Other products, including nicotine patches, gum and nasal sprays, are not in the formulary and would have to be added.

One of the most popular anti-smoking medications, varenicline, known as Chantix, also is not in the formulary and would require a recommendation from the Defense Department Pharmacy and Therapeutics Committee as well as approval by a beneficiary board and Tricare officials in order to be added.

Chantix is banned for military and civilian pilots, air traffic controllers and commercial truck drivers because while it is extremely effective in halting the desire to smoke — by blocking nicotine from brain receptors — its side effects, such as heart arrhythmia, aggression and psychosis, are incompatible with jobs that require strict safety precautions.

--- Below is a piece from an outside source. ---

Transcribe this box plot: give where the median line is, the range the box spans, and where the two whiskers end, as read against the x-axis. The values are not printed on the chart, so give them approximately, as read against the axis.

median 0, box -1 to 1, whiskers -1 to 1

About 31 percent of active-duty members smoke, according to the American Lung Association, resulting in health care costs and productivity loss of $1.6 billion a year.

On Wednesday, the association praised the final Defense Department rule for ensuring that “those in Tricare will have access to an evidence-based, comprehensive smoking cessation benefit.”

“This rule will provide millions under Tricare with the tools and support they need to quit using tobacco, the leading cause of preventable death in the U.S.,” officials wrote.